- Born: August 27, 1869 Havana, Cuba
- Died: January 24, 1941 (aged 71) Cotorro, Havana, Cuba
- Education: University of Havana
- Medical career
- Field: Ophthalmology

= Laura Martínez de Carvajal =

Cuban physician

Laura Martínez de Carvajal (1869-1941) was the first female doctor in Cuba. She was the oldest daughter of a rich Spanish family, and learned to read and write at age four and finished high school at age thirteen. Because she was a woman, when she studied medicine she was not able to dissect corpses at the same time as her male classmates, but had to do so by herself on Saturday and Sunday. She graduated in medicine at age 19 in 1889, at the University of Havana. She also married in July 1889. She worked as an ophthalmologist; her husband, Dr. Enrique López Veitía, also worked as such and she became his chief assistant and cared for his patients when he could not. She also collaborated with him on many papers and three volumes of "Clinical Ophthalmology". She had seven children. Her husband died of tuberculosis in 1910 and she died of tuberculosis in 1941.

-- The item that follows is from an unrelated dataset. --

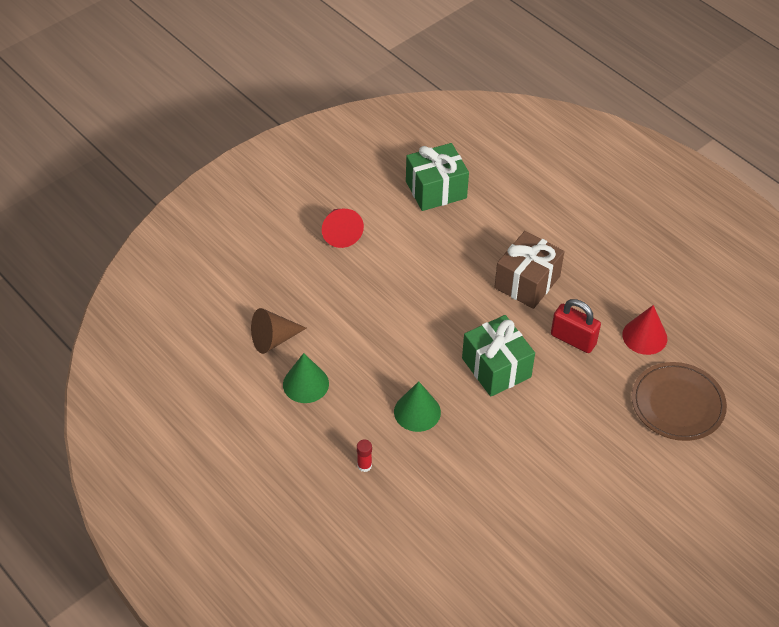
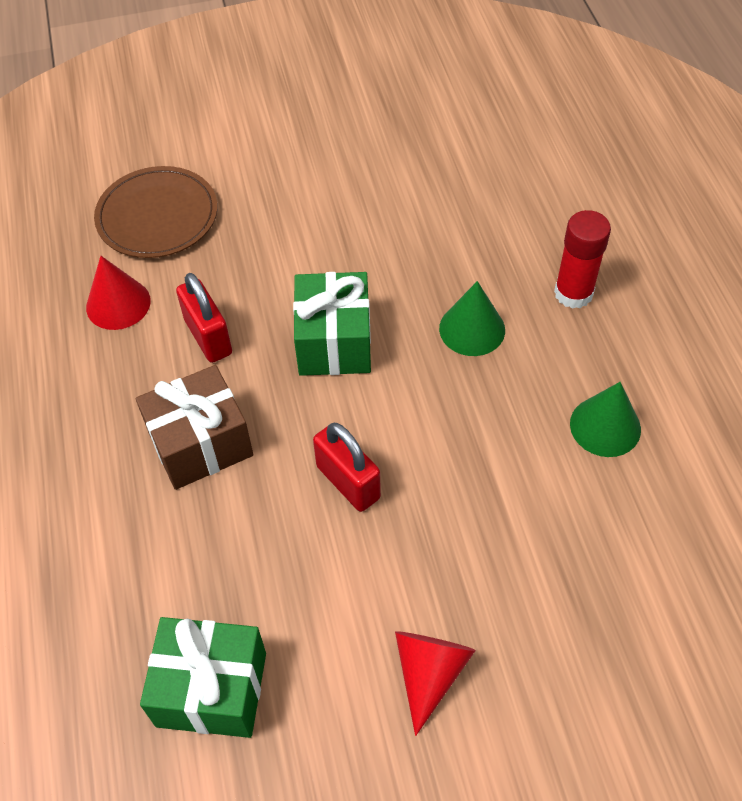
camera: 150 degrees left, 5 degrees up
(273, 339) = (627, 516): brown cone -> none
(364, 465) = (573, 293): red glue stick -> red glue stick, size x1.97
(434, 296) = (348, 482): none -> red padlock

== Early life and education ==

=== Childhood ===
Laura Martínez de Carvajal was born on 27 August 1869 in Havana, Cuba. She was the oldest daughter of a wealthy Spanish family whose social status brought about connections which enabled her parents to provide a good education to her and her siblings. She was taught the social codes of high society while being reminded of always valuing human values. Her family also made sure to give to others by starting with the people living in their neighborhood. She distinguished herself very earlier on for being a precocious child. At the age of 4 she could read and write, and at the age of 10 enrolled into high school.

=== Education ===
She enrolled in the College of San Francisco de Paula, Cuba, where she earned her bachelor and graduated at the age of 13. One year later, after insisting that she should study alongside her brother, her father enrolled her into the University of Havana, in the faculty of physical-mathematical sciences and medicine. Laura out-shadowed her all male peers. The professors who taught physiology and dissection at the San Felipe and Santiago Hospital in Havana, Cuba, did not allow her to dissect with her peers because women were conventionally excluded from taking part in such activity. As an alternative, she worked on her own on the weekends which turned out to be an advantage. She graduated as medical on 15 January 1889 and became the first female physician and ophthalmologist of Cuba.

=== Personal ===
Her father insisted that she finished school before getting married. She married Cuban ophthalmologist Dr. Enrique López Veitía (well known ophthalmologist and initiator of the Medical Congresses in Cuba) on 20 January 1889, 5 days after graduating. Together, they had 7 children which she cared for all while practicing her profession.

== Career ==
She started practicing in a medical clinic, Policlínica de Especialidades, which she funded with her husband. She contributed in the preparation of her husbands manual Oftalmologia clinica which appeared in three volumes in 1891, 1895 and 1906. Her other collaborations included in Notas fisiológicas, and Ocular leprosy.

== End of Life ==
Near the end of her life she funded a public school for the kids who lived in her residence. Laura Martínez de Carvajal died at the age of 75 on January 24, 1941, in the municipal of San Pedro del Cotorro, Havana, Cuba from tuberculosis.